La per la per la per la per… principio y final de todas las cosas. Antonio J. Villahermosa

El cuento “La Perla”, de John Steinbeck, entiendo que sigue un determinado rumbo, fijado en el autor, por el autor: el de intentar hacer patentes, evidentes, las desigualdades humanas, los desajustes sociales, las injusticias, pero también se adentra en un determinismo obscuro, que afecta a los pobres y a los que nada tienen, a los parias, a los necesitados, y eso está bien.

Entiendo que es de esos textos que, aún siendo cortos, desde él se pueden decir numerosas cosas, por el hecho de que está atravesado sobre todo por la vieja tradición judeo-cristiana, y nosotros, que lo leemos, también, y por eso tan bien lo entendemos.

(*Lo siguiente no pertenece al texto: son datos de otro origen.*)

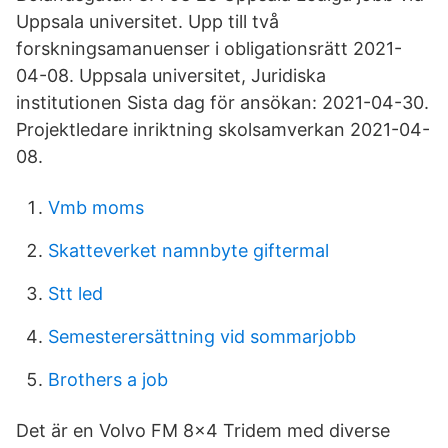
Uppsala universitet. Upp till två
forskningsamanuenser i obligationsrätt 2021-
04-08. Uppsala universitet, Juridiska
institutionen Sista dag för ansökan: 2021-04-30.
Projektledare inriktning skolsamverkan 2021-04-
08.
Vmb moms
Skatteverket namnbyte giftermal
Stt led
Semesterersättning vid sommarjobb
Brothers a job
Det är en Volvo FM 8x4 Tridem med diverse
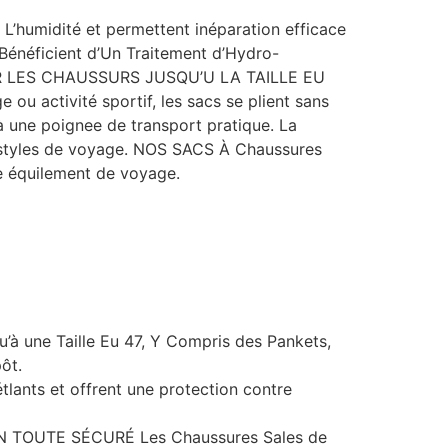
’humidité et permettent inéparation efficace
Bénéficient d’Un Traitement d’Hydro-
POUR LES CHAUSSURS JUSQU’U LA TAILLE EU
ou activité sportif, les sacs se plient sans
à une poignee de transport pratique. La
s styles de voyage. NOS SACS À Chaussures
e équilement de voyage.
à une Taille Eu 47, Y Compris des Pankets,
ôt.
ants et offrent une protection contre
TOUTE SÉCURÉ Les Chaussures Sales de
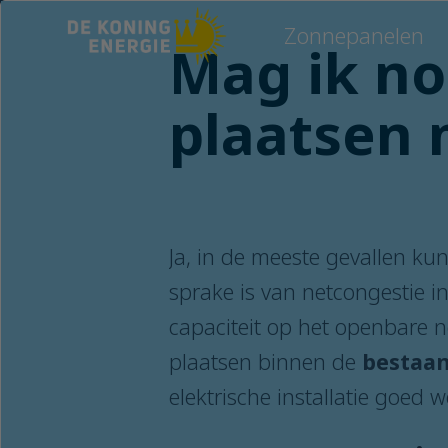
Zonnepanelen
Mag ik no
plaatsen 
Ja, in de meeste gevallen kun
sprake is van netcongestie i
capaciteit op het openbare 
plaatsen binnen de
bestaa
elektrische installatie goed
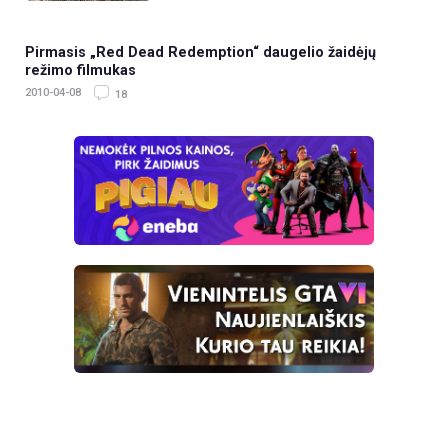
Pirmasis „Red Dead Redemption“ daugelio žaidėjų
režimo filmukas
2010-04-08
18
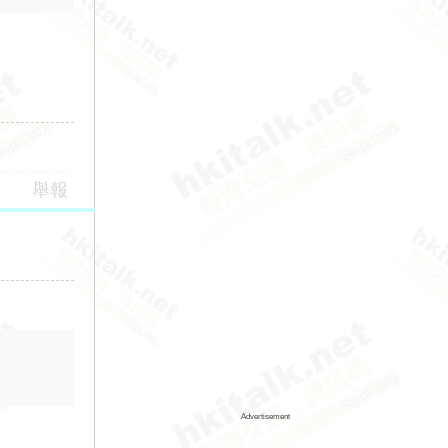
舉報
Advertisement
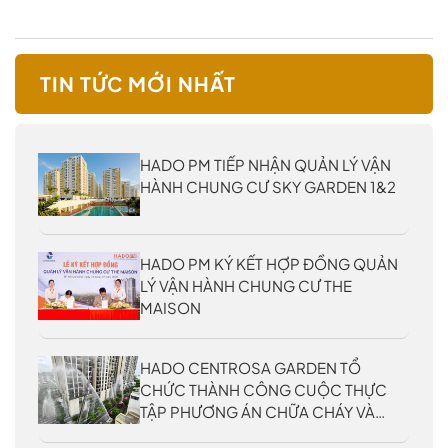
TIN TỨC MỚI NHẤT
HADO PM TIẾP NHẬN QUẢN LÝ VẬN
HÀNH CHUNG CƯ SKY GARDEN 1&2
HADO PM KÝ KẾT HỢP ĐỒNG QUẢN
LÝ VẬN HÀNH CHUNG CƯ THE
MAISON
HADO CENTROSA GARDEN TỔ
CHỨC THÀNH CÔNG CUỘC THỰC
TẬP PHƯƠNG ÁN CHỮA CHÁY VÀ
CỨU NẠN, CỨU HỘ CẤP THÀNH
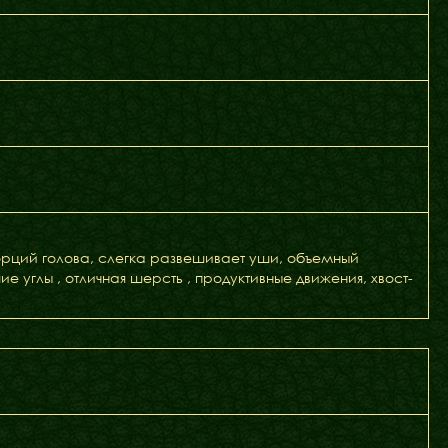
орций голова, слегка развешивает уши, объемный
 углы , отличная шерсть , продуктивные движения, хвост-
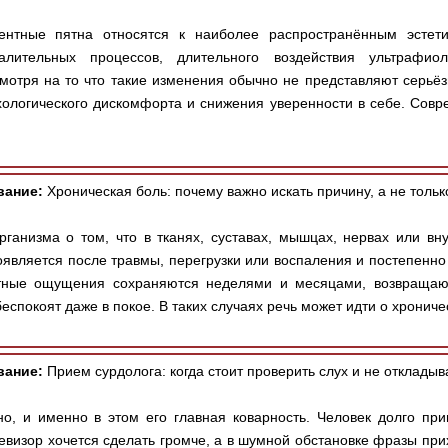
ентные пятна относятся к наиболее распространённым эстет
алительных процессов, длительного воздействия ультрафио
мотря на то что такие изменения обычно не представляют серьёз
хологического дискомфорта и снижения уверенности в себе. Совр
вание:
Хроническая боль: почему важно искать причину, а не толь
низма о том, что в тканях, суставах, мышцах, нервах или вну
оявляется после травмы, перегрузки или воспаления и постепенно
тные ощущения сохраняются неделями и месяцами, возвращают
беспокоят даже в покое. В таких случаях речь может идти о хрон
вание:
Прием сурдолога: когда стоит проверить слух и не откладыв
о, и именно в этом его главная коварность. Человек долго прив
левизор хочется сделать громче, а в шумной обстановке фразы пр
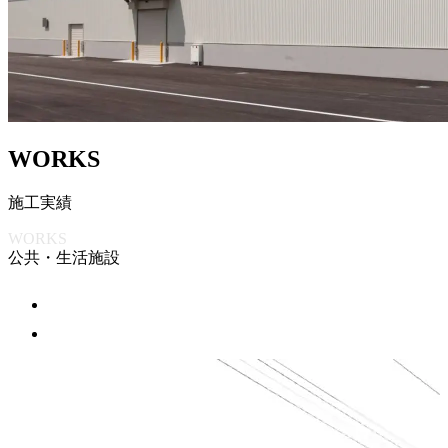
W
O
R
K
S
施
工
実
績
WORKS
公共・生活施設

Es la base de una de las estructuras fundamentales del ser humano en su condición psíquica, las neurosis, en las que se aderezan tanto el bien como el mal, la culpa y el pecado, los límites ¿cuáles?- de lo que está decidió, determinado, etc.

Desde ahí son innumerables las cosas que se podrían decir.

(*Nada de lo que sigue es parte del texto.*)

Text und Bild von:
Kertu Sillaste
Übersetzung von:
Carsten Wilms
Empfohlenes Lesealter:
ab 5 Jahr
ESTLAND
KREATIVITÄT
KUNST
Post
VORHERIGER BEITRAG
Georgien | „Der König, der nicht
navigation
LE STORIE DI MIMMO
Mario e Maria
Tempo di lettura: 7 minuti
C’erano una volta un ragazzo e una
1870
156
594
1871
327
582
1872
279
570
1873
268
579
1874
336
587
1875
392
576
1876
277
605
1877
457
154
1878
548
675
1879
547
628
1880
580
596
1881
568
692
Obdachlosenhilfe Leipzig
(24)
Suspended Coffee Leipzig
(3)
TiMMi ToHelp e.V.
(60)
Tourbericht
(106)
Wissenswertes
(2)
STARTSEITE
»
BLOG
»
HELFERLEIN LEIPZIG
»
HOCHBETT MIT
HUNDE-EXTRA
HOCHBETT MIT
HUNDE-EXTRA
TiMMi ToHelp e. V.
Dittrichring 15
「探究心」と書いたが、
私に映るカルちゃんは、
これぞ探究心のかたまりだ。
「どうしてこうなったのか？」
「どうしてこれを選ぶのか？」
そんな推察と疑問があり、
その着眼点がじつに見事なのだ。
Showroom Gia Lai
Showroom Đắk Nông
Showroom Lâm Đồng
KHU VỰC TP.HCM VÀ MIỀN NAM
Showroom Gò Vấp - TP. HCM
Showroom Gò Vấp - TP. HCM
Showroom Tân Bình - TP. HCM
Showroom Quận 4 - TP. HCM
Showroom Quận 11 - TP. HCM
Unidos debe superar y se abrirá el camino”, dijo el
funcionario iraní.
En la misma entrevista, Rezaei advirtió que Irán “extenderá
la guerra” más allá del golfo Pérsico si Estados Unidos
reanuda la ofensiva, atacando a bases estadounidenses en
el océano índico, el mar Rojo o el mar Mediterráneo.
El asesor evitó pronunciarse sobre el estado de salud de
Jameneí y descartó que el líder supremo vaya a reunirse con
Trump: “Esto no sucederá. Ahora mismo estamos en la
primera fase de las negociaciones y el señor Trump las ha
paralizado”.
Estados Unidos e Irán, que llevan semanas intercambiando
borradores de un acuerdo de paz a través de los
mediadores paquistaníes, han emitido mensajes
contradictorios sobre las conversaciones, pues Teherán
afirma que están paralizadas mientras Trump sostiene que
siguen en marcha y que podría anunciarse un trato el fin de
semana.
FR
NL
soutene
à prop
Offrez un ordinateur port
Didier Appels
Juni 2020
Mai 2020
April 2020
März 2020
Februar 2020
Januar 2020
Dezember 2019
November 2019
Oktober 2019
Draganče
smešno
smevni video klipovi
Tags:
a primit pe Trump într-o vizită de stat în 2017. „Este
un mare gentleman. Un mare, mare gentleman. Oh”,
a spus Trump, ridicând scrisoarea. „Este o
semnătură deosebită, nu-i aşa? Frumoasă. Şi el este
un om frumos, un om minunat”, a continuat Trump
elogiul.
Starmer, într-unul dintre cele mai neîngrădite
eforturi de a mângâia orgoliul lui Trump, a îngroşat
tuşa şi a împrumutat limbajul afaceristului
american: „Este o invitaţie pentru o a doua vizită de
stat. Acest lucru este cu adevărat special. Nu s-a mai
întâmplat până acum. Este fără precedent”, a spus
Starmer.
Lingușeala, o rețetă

Pero del texto extraigo también, como si tuviera algo de una construcción bipolar, otra cosa que me satisface más que lo anterior: más allá de las palabras que delimitan a los hombres, a los personajes y sus vicisitudes, las palabras que evocan  los lugares, los sitios, los momentos; la luna, el sol, el mar, la bahía y sus espejismos, las montañas, los animales, los árboles, los desiertos, el agua…, y lo que hay más allá de todo ello. Todo esto me gusta, aunque sea corto, por cómo está escrito. Apunta a la naturaleza, sí, pero es la mirada de un hombre cuando mira a la naturaleza, y no cuando mira a otro hombre. Apunta a la vuelta, a los inicios… pero, ¿a qué inicio? En lo demás, en lo otro, es una obra más sobre la condición humana, una más.

Pero, ¿qué quiere Kino?, que su hijo, Coyotito, no sé si de coyote, sepa, tenga el saber, ¿Cuál? También quiere casarse, tener ropas nuevas, un arpón… y un rifle.

Pero el discurso de Kino, como decía al principio, esta inoculado por la tradición judeocristiana, y tal vez el saber que importa para él, el que quiere para su hijo, no sea el que él tiene, y su padre tuvo y que le enseñó el abuelo y a este el tatarabuelo…, el saber ancestral sobre el vivir.

Aunque habla de los ancestros, Steinbeck se queda cuatrocientos años atrás, cuando la poderosa España llegó e inoculó sus formulas vitales a los que allí estaban. Pero tampoco podemos pedirle a Steinbeck más; al fin y al cabo él no es ni paleontólogo, ni antropólogo, ni arqueólogo, es un escritor, que no es poco, y atravesado, él también, por la estructura religiosa.

Entonces, ¿qué quería para su hijo? Que sepa, que sepa la verdad, ¿cuál?, ¿la que atesoran aquéllos que, estando también atravesados por la misma estructura religiosa, ética, moral etc, la atraviesan, la profanan, la mancillan sin más ni más? ¿qué saben ellos sobre esto?, ¿es esa la verdad que quiere saber, que son sólo redes, redes de palabras, de estructuras simbólicas que tienen consecuencias en el hombre, pero que hay quienes saben acerca de los subterráneos de esas redes? ¿Por qué quiere un rifle? ¿Por qué no quedarse con un saber que es el que ya tuvimos y con el que fuimos, el de las necesidades? Porque, tal vez, entonces, ya no seríamos hombres, sino animales. Es lo que posiblemente haga que se pase de las necesidades a algo más, las demandas, los deseos, las ilusiones. Esto sería la condición humana propiamente dicha.

No sé por qué una ostra, a la que le entra un granito de arena, hace una perla. Nosotros sí hemos inventado qué hacer con ella, y, además, sabemos provocarlas, a ellas, a las ostras, para que hagan perlas. Como la perla es a la ostra la condición humana es lo que ha ido creciendo en aquello que hemos dicho que era, desde hace miles de años, el hombre.

Muerto Coyotito, que sin duda era la perla de Juana, desde ya, y el proyecto de perla para Kino, ¿qué les queda? A esta pobre pareja se le ha inoculado, como un granito de arena, algo que ya ha hecho perla: un rifle. Ya no les va a importar la perla, la tirarán. Entonces, ¿qué tienen? ¿Acaso la locura?

Tendríamos que saber qué o de qué estamos inoculados, uno por uno, para, por lo menos, saber qué hacer con ello, y no creer que lo que ya hubo, porque ya lo fue, no sigue haciendo perla en uno.